BEGIN
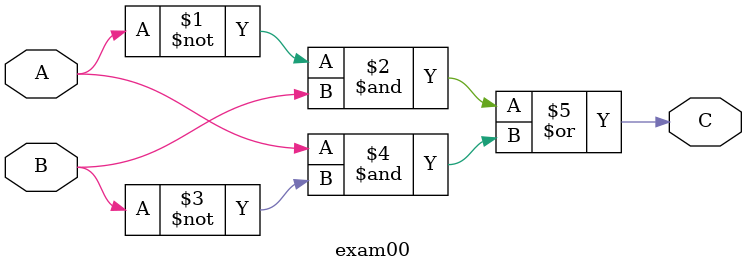
<source format=v>
module exam00(A,B,C);
	input A,B;
	output C;
	
	assign C = ~A&B|A&~B;
	
endmodule

</source>
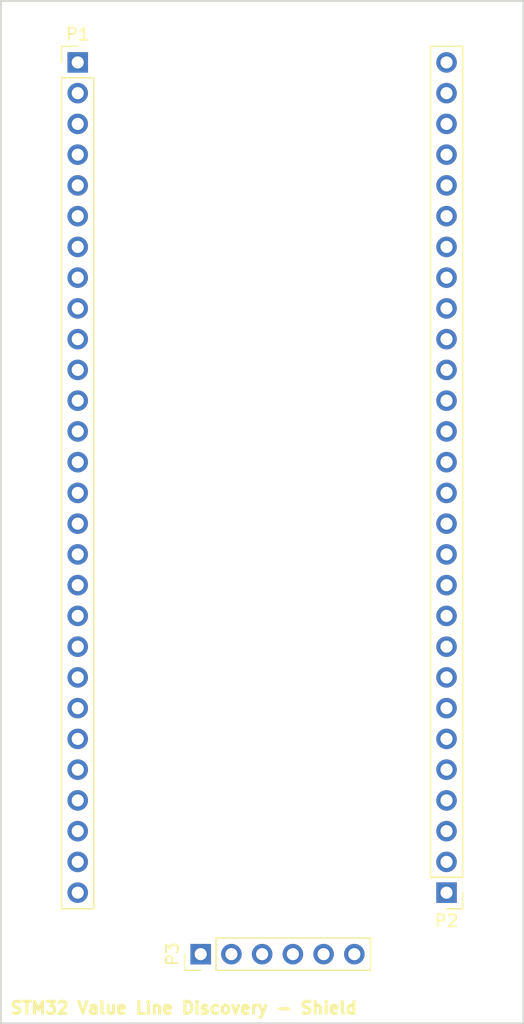
<source format=kicad_pcb>
(kicad_pcb (version 20221018) (generator pcbnew)

  (general
    (thickness 1.6)
  )

  (paper "A3")
  (title_block
    (title "STM32 Value Line Discovery - Shiled board")
    (rev "1.0")
  )

  (layers
    (0 "F.Cu" signal)
    (31 "B.Cu" signal)
    (32 "B.Adhes" user "B.Adhesive")
    (33 "F.Adhes" user "F.Adhesive")
    (34 "B.Paste" user)
    (35 "F.Paste" user)
    (36 "B.SilkS" user "B.Silkscreen")
    (37 "F.SilkS" user "F.Silkscreen")
    (38 "B.Mask" user)
    (39 "F.Mask" user)
    (40 "Dwgs.User" user "User.Drawings")
    (41 "Cmts.User" user "User.Comments")
    (42 "Eco1.User" user "User.Eco1")
    (43 "Eco2.User" user "User.Eco2")
    (44 "Edge.Cuts" user)
    (45 "Margin" user)
    (46 "B.CrtYd" user "B.Courtyard")
    (47 "F.CrtYd" user "F.Courtyard")
  )

  (setup
    (stackup
      (layer "F.SilkS" (type "Top Silk Screen"))
      (layer "F.Paste" (type "Top Solder Paste"))
      (layer "F.Mask" (type "Top Solder Mask") (color "Green") (color "Green") (thickness 0.01))
      (layer "F.Cu" (type "copper") (thickness 0.035))
      (layer "dielectric 1" (type "core") (thickness 1.51) (material "FR4") (epsilon_r 4.5) (loss_tangent 0.02))
      (layer "B.Cu" (type "copper") (thickness 0.035))
      (layer "B.Mask" (type "Bottom Solder Mask") (color "Green") (color "Green") (thickness 0.01))
      (layer "B.Paste" (type "Bottom Solder Paste"))
      (layer "B.SilkS" (type "Bottom Silk Screen"))
      (copper_finish "None")
      (dielectric_constraints no)
    )
    (pad_to_mask_clearance 0)
    (aux_axis_origin 33.02 118.745)
    (grid_origin 33.02 118.745)
    (pcbplotparams
      (layerselection 0x0000030_80000001)
      (plot_on_all_layers_selection 0x0000000_00000000)
      (disableapertmacros false)
      (usegerberextensions true)
      (usegerberattributes false)
      (usegerberadvancedattributes false)
      (creategerberjobfile false)
      (dashed_line_dash_ratio 12.000000)
      (dashed_line_gap_ratio 3.000000)
      (svgprecision 6)
      (plotframeref false)
      (viasonmask false)
      (mode 1)
      (useauxorigin false)
      (hpglpennumber 1)
      (hpglpenspeed 20)
      (hpglpendiameter 15.000000)
      (dxfpolygonmode true)
      (dxfimperialunits true)
      (dxfusepcbnewfont true)
      (psnegative false)
      (psa4output false)
      (plotreference true)
      (plotvalue true)
      (plotinvisibletext false)
      (sketchpadsonfab false)
      (subtractmaskfromsilk false)
      (outputformat 1)
      (mirror false)
      (drillshape 1)
      (scaleselection 1)
      (outputdirectory "")
    )
  )

  (net 0 "")
  (net 1 "GND")
  (net 2 "/PB10")
  (net 3 "/PB11")
  (net 4 "/PB12")
  (net 5 "/PB13")
  (net 6 "/PB14")
  (net 7 "/PB15")
  (net 8 "unconnected-(P1-Pin_2-Pad2)")
  (net 9 "+3V3")
  (net 10 "/VBAT")
  (net 11 "/PC13")
  (net 12 "/PC14")
  (net 13 "/PC15")
  (net 14 "/PD0")
  (net 15 "/PD1")
  (net 16 "/RST")
  (net 17 "/PC0")
  (net 18 "/PC1")
  (net 19 "/PC2")
  (net 20 "/PC3")
  (net 21 "/PA0")
  (net 22 "/PA1")
  (net 23 "/PA2")
  (net 24 "/PA3")
  (net 25 "/PA4")
  (net 26 "/PA5")
  (net 27 "/PA6")
  (net 28 "/PA7")
  (net 29 "/PC4")
  (net 30 "/PC5")
  (net 31 "/PB0")
  (net 32 "/PB1")
  (net 33 "/PB2")
  (net 34 "unconnected-(P2-Pin_27-Pad27)")
  (net 35 "+5V")
  (net 36 "/PB9")
  (net 37 "/PB8")
  (net 38 "/BOOT")
  (net 39 "/PB7")
  (net 40 "/PB6")
  (net 41 "/PB5")
  (net 42 "/PB4")
  (net 43 "/PB3")
  (net 44 "/PD2")
  (net 45 "/PC12")
  (net 46 "/PC11")
  (net 47 "/PC10")
  (net 48 "/PA15")
  (net 49 "/PA14")
  (net 50 "/PA13")
  (net 51 "/PA12")
  (net 52 "/PA11")
  (net 53 "/PA10")
  (net 54 "/PA9")
  (net 55 "/PA8")
  (net 56 "/PC9")
  (net 57 "/PC8")
  (net 58 "/PC7")
  (net 59 "/PC6")

  (footprint "Connector_PinHeader_2.54mm:PinHeader_1x28_P2.54mm_Vertical" (layer "F.Cu") (at 39.37 39.37))

  (footprint "Connector_PinHeader_2.54mm:PinHeader_1x28_P2.54mm_Vertical" (layer "F.Cu") (at 69.85 107.95 180))

  (footprint "Connector_PinHeader_2.54mm:PinHeader_1x06_P2.54mm_Vertical" (layer "F.Cu") (at 49.53 113.03 90))

  (gr_line (start 76.2 118.745) (end 33.02 118.745)
    (stroke (width 0.14986) (type solid)) (layer "Edge.Cuts") (tstamp 37ec1b25-47a1-408d-95b2-1703620fbc57))
  (gr_line (start 33.02 34.29) (end 33.02 118.745)
    (stroke (width 0.14986) (type solid)) (layer "Edge.Cuts") (tstamp 834c32e8-eb4a-4c1c-b06b-deca97b38e8b))
  (gr_line (start 33.02 34.29) (end 76.2 34.29)
    (stroke (width 0.14986) (type solid)) (layer "Edge.Cuts") (tstamp dbf700cc-c4c2-4f71-8814-a000c13832a6))
  (gr_line (start 76.2 118.745) (end 76.2 34.29)
    (stroke (width 0.14986) (type solid)) (layer "Edge.Cuts") (tstamp dd9c4c07-fc6c-4251-84e3-d41fb86f7555))
  (gr_text "STM32 Value Line Discovery - Shield" (at 48.133 117.475) (layer "F.SilkS") (tstamp f94f635a-ec48-4859-8c8c-e5b1d2827fd5)
    (effects (font (size 1.00076 1.00076) (thickness 0.25146)))
  )

  (zone (net 1) (net_name "GND") (layer "B.Cu") (tstamp 00000000-0000-0000-0000-000050827dc8) (hatch edge 0.508)
    (connect_pads (clearance 0.508))
    (min_thickness 0.254) (filled_areas_thickness no)
    (fill (thermal_gap 0.508) (thermal_bridge_width 0.889))
    (polygon
      (pts
        (xy 76.073 118.618)
        (xy 33.147 118.618)
        (xy 33.147 34.417)
        (xy 76.073 34.417)
      )
    )
  )
)

</source>
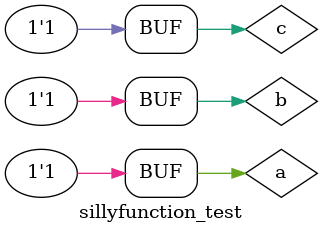
<source format=v>
`timescale 1ns/1ps 
module sillyfunction_test();
	reg a, b, c;
	wire y;
	sillyfunction dut(a, b, c, y);
	
	initial begin 
		a = 0; b = 0; c = 0;	#10;
		c = 1;					#10;
		b = 1; c = 0;			#10;
		c = 1;					#10;
		a = 1; b = 0; c = 0;	#10; 
		c = 1;					#10;
		b = 1; c = 0;			#10;
		c = 1;					#10; 
	end
endmodule 
</source>
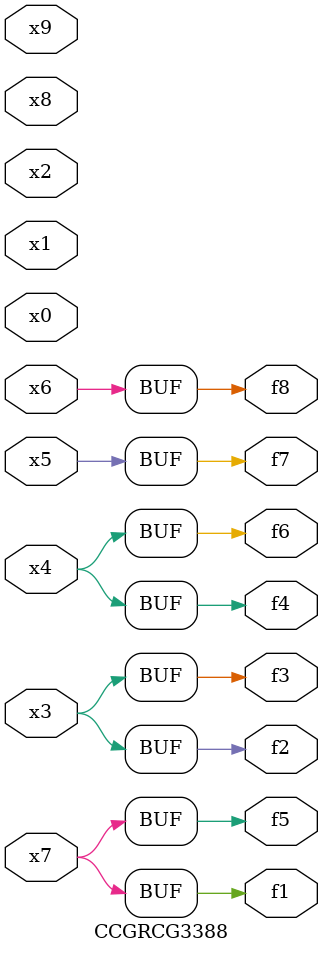
<source format=v>
module CCGRCG3388(
	input x0, x1, x2, x3, x4, x5, x6, x7, x8, x9,
	output f1, f2, f3, f4, f5, f6, f7, f8
);
	assign f1 = x7;
	assign f2 = x3;
	assign f3 = x3;
	assign f4 = x4;
	assign f5 = x7;
	assign f6 = x4;
	assign f7 = x5;
	assign f8 = x6;
endmodule

</source>
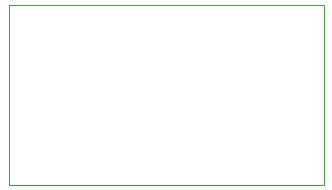
<source format=gbr>
%TF.GenerationSoftware,KiCad,Pcbnew,6.0.5-2.fc35*%
%TF.CreationDate,2022-09-23T18:34:09+02:00*%
%TF.ProjectId,Hello_ World,48656c6c-6f2c-4205-976f-726c642e6b69,rev?*%
%TF.SameCoordinates,Original*%
%TF.FileFunction,Profile,NP*%
%FSLAX46Y46*%
G04 Gerber Fmt 4.6, Leading zero omitted, Abs format (unit mm)*
G04 Created by KiCad (PCBNEW 6.0.5-2.fc35) date 2022-09-23 18:34:09*
%MOMM*%
%LPD*%
G01*
G04 APERTURE LIST*
%TA.AperFunction,Profile*%
%ADD10C,0.100000*%
%TD*%
G04 APERTURE END LIST*
D10*
X134620000Y-93345000D02*
X161290000Y-93345000D01*
X161290000Y-93345000D02*
X161290000Y-108585000D01*
X161290000Y-108585000D02*
X134620000Y-108585000D01*
X134620000Y-108585000D02*
X134620000Y-93345000D01*
M02*

</source>
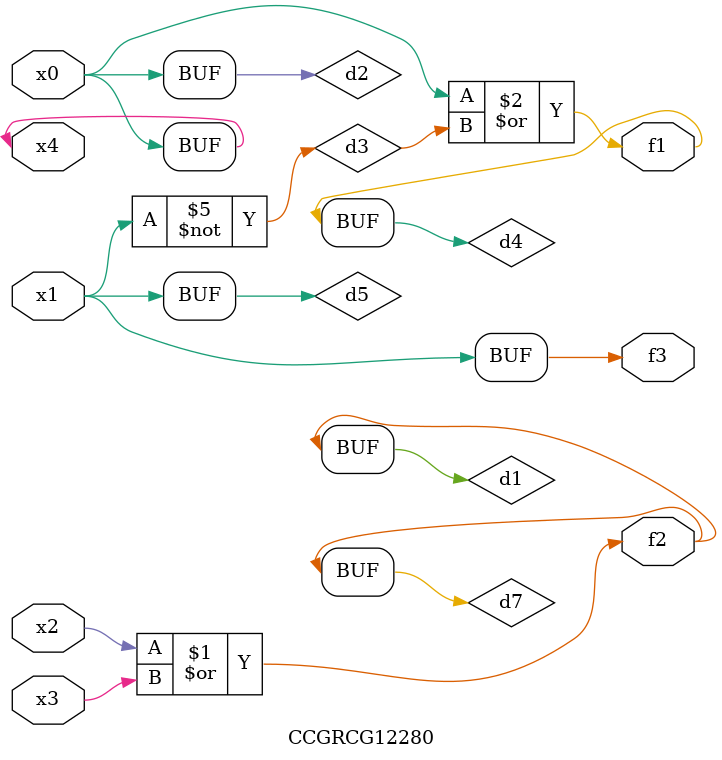
<source format=v>
module CCGRCG12280(
	input x0, x1, x2, x3, x4,
	output f1, f2, f3
);

	wire d1, d2, d3, d4, d5, d6, d7;

	or (d1, x2, x3);
	buf (d2, x0, x4);
	not (d3, x1);
	or (d4, d2, d3);
	not (d5, d3);
	nand (d6, d1, d3);
	or (d7, d1);
	assign f1 = d4;
	assign f2 = d7;
	assign f3 = d5;
endmodule

</source>
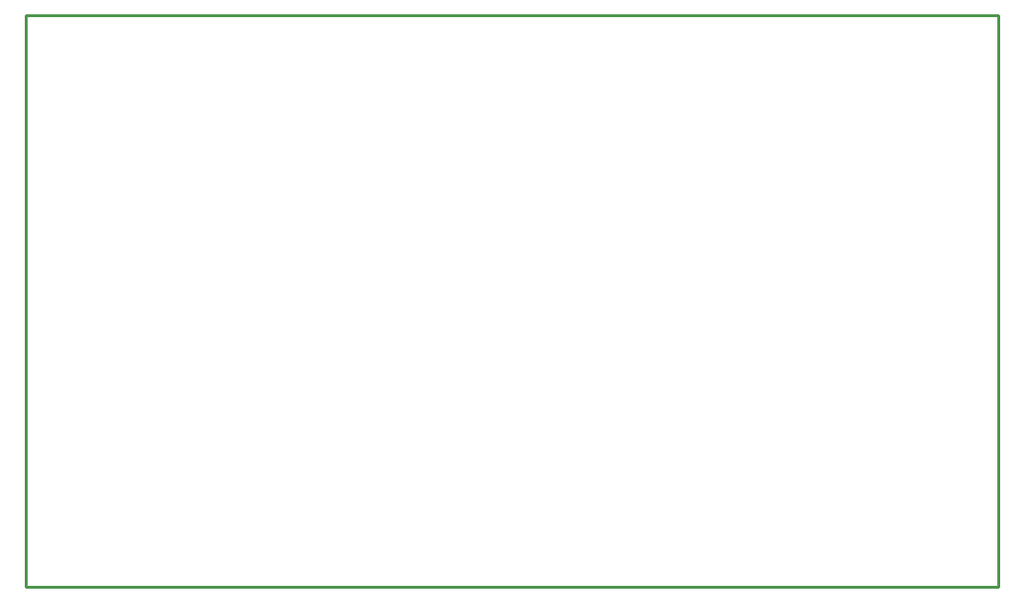
<source format=gm1>
G04*
G04 #@! TF.GenerationSoftware,Altium Limited,Altium Designer,20.1.14 (287)*
G04*
G04 Layer_Color=16711935*
%FSLAX25Y25*%
%MOIN*%
G70*
G04*
G04 #@! TF.SameCoordinates,7963FD37-A3EF-41C6-90A3-C7C30B782ED2*
G04*
G04*
G04 #@! TF.FilePolarity,Positive*
G04*
G01*
G75*
%ADD11C,0.01000*%
D11*
X130000Y335000D02*
X470000D01*
Y135000D02*
Y335000D01*
X130000Y135000D02*
X470000D01*
X130000D02*
Y335000D01*
M02*

</source>
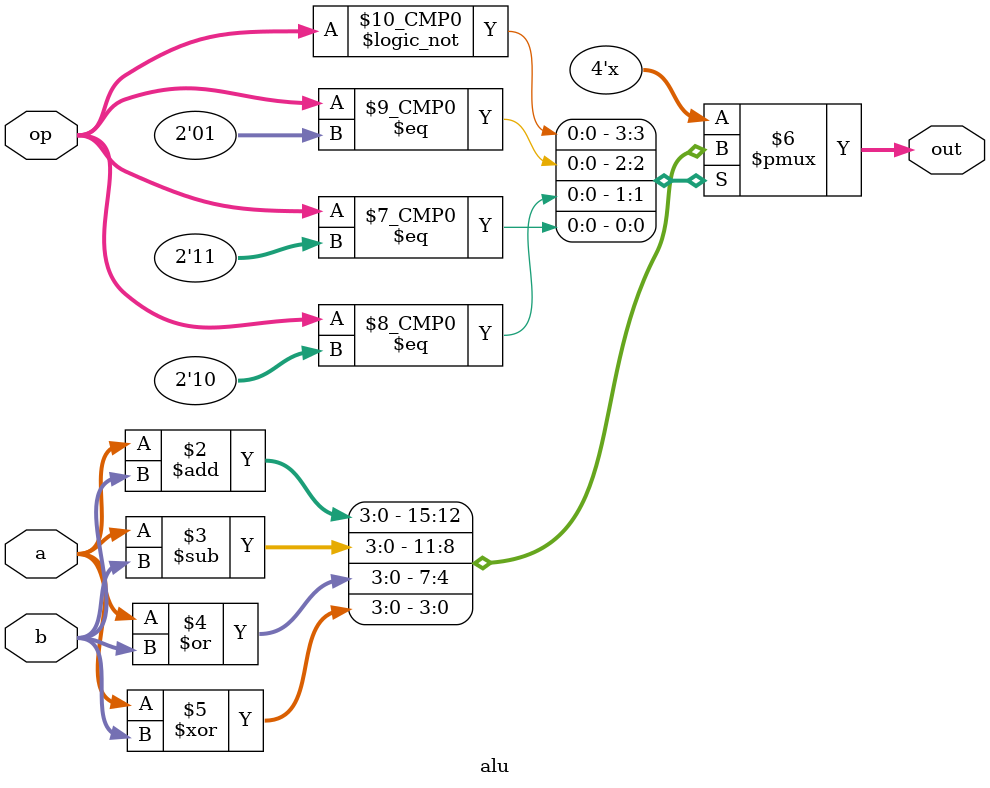
<source format=v>
module alu(a,b,op,out);
parameter w=4;
input [w-1:0]a,b;
input [1:0]op;
output reg [3:0] out;
always @(*) begin
	case(op)
	2'b00:out=a+b;
	2'b01:out=a-b;
	2'b10:out=a|b;
	2'b11:out=a^b;
	endcase
end
endmodule

</source>
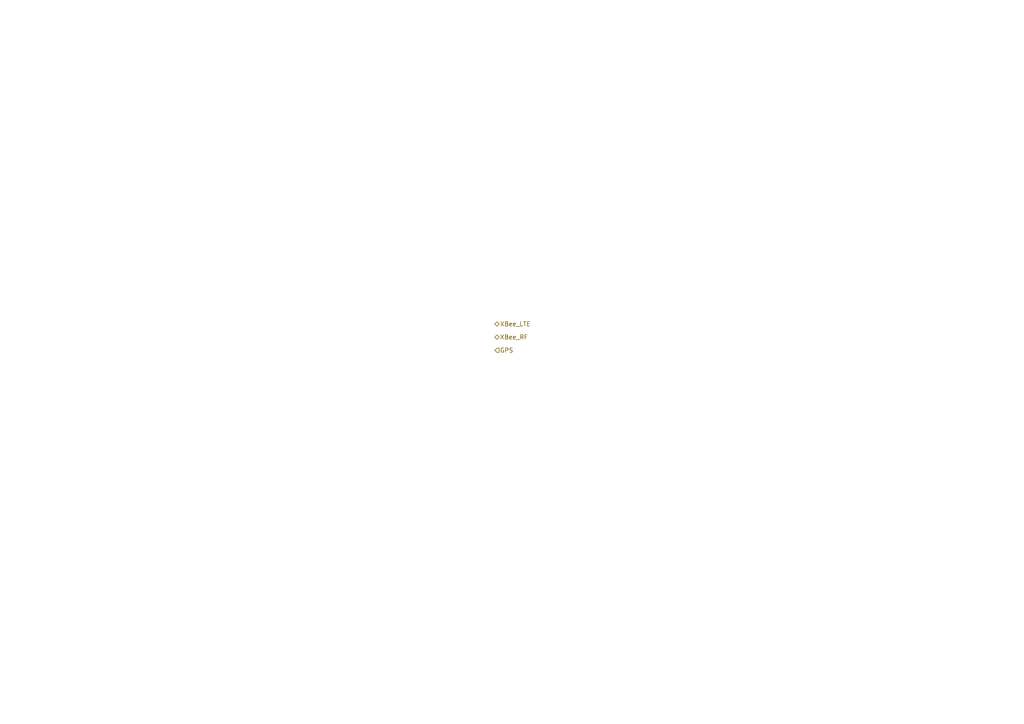
<source format=kicad_sch>
(kicad_sch
	(version 20250114)
	(generator "eeschema")
	(generator_version "9.0")
	(uuid "a969dc67-4f4e-4342-91e8-dc6fdef44822")
	(paper "A4")
	(lib_symbols)
	(hierarchical_label "XBee_LTE"
		(shape bidirectional)
		(at 143.51 93.98 0)
		(effects
			(font
				(size 1.27 1.27)
			)
			(justify left)
		)
		(uuid "70f74fd9-a360-45e6-ab02-078bd3f4ed41")
	)
	(hierarchical_label "GPS"
		(shape input)
		(at 143.51 101.6 0)
		(effects
			(font
				(size 1.27 1.27)
			)
			(justify left)
		)
		(uuid "96084dbd-c5db-4c8d-88f4-d8b1d6a7518a")
	)
	(hierarchical_label "XBee_RF"
		(shape bidirectional)
		(at 143.51 97.79 0)
		(effects
			(font
				(size 1.27 1.27)
			)
			(justify left)
		)
		(uuid "cdc88e4c-4fb1-4c7a-816b-31ffaee5fc77")
	)
)

</source>
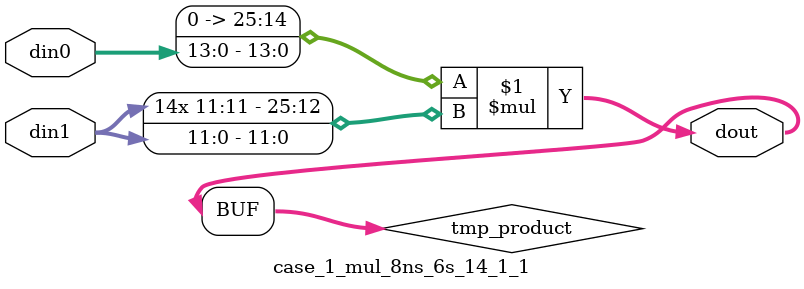
<source format=v>

`timescale 1 ns / 1 ps

 (* use_dsp = "no" *)  module case_1_mul_8ns_6s_14_1_1(din0, din1, dout);
parameter ID = 1;
parameter NUM_STAGE = 0;
parameter din0_WIDTH = 14;
parameter din1_WIDTH = 12;
parameter dout_WIDTH = 26;

input [din0_WIDTH - 1 : 0] din0; 
input [din1_WIDTH - 1 : 0] din1; 
output [dout_WIDTH - 1 : 0] dout;

wire signed [dout_WIDTH - 1 : 0] tmp_product;

























assign tmp_product = $signed({1'b0, din0}) * $signed(din1);










assign dout = tmp_product;





















endmodule

</source>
END
## Directive
Above, find the line holding "not (d5, d3);" and the line holding "input [1:0]op;". Print exactly those two lines and every line between them, but no pictures.

## Response area
	not (d5, d3);
	nand (d6, d1, d3);
	or (d7, d1);
	assign f1 = d4;
	assign f2 = d7;
	assign f3 = d5;
endmodule

</source>
<source format=gm1>
G04*
G04 #@! TF.GenerationSoftware,Altium Limited,Altium Designer,20.1.14 (287)*
G04*
G04 Layer_Color=16711935*
%FSLAX25Y25*%
%MOIN*%
G70*
G04*
G04 #@! TF.SameCoordinates,7963FD37-A3EF-41C6-90A3-C7C30B782ED2*
G04*
G04*
G04 #@! TF.FilePolarity,Positive*
G04*
G01*
G75*
%ADD11C,0.01000*%
D11*
X130000Y335000D02*
X470000D01*
Y135000D02*
Y335000D01*
X130000Y135000D02*
X470000D01*
X130000D02*
Y335000D01*
M02*

</source>
<source format=v>
module alu(a,b,op,out);
parameter w=4;
input [w-1:0]a,b;
input [1:0]op;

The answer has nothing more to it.